━━━━━ Entries ━━━━━

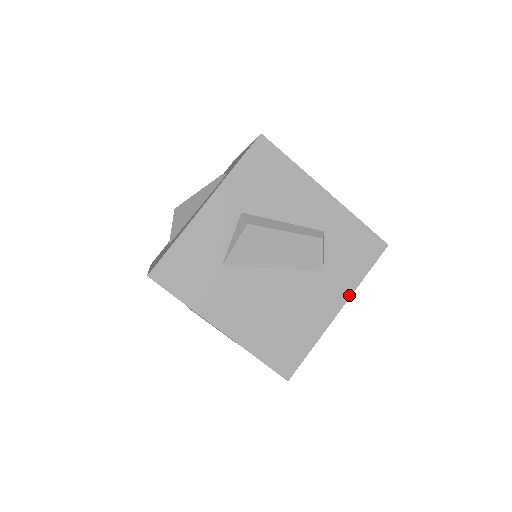
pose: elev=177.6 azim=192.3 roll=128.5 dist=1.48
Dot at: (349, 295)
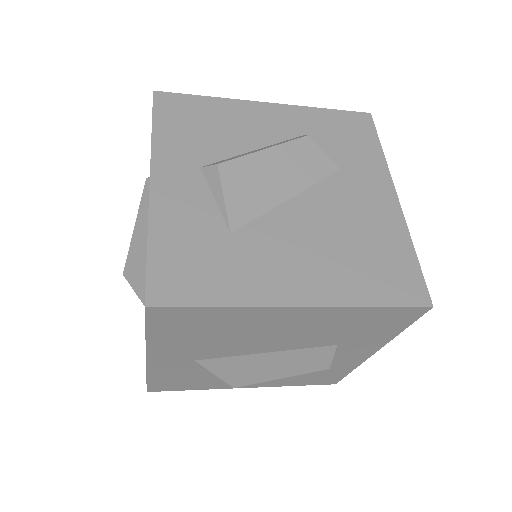
Dot at: (388, 175)
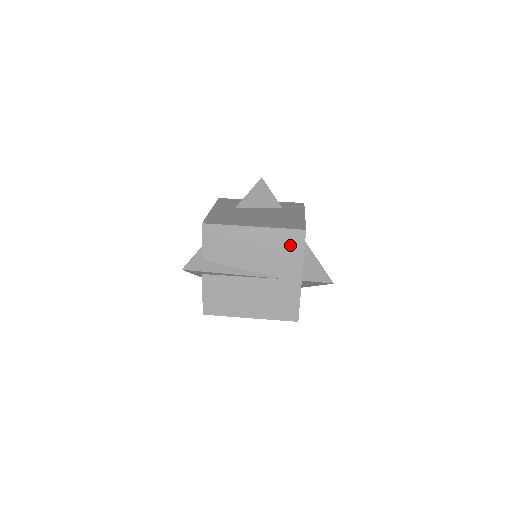
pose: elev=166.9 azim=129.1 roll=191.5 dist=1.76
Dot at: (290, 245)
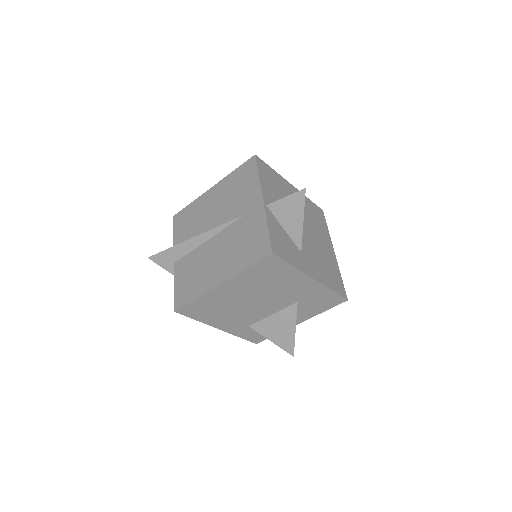
Dot at: (244, 178)
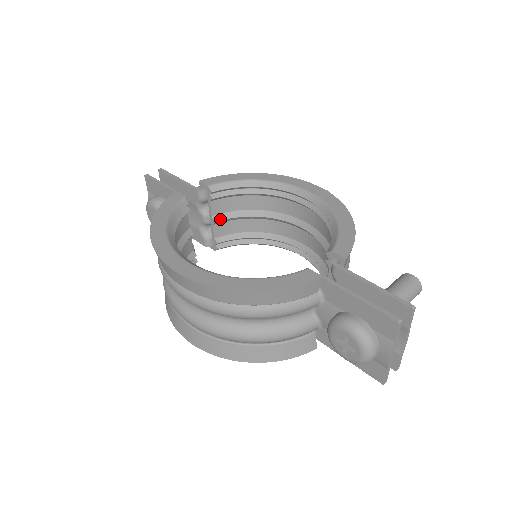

━━━━━

Task requirements: Lay out the lines above as a numbered list, skipping any blank lines and leaving out the pictures.

Finished task:
1. pose: elev=177.6 azim=192.3 roll=128.5 dist=1.48
2. Dot at: (349, 295)
3. Dot at: (388, 175)
4. pose: elev=166.9 azim=129.1 roll=191.5 dist=1.76
5. Dot at: (290, 245)
6. Dot at: (244, 178)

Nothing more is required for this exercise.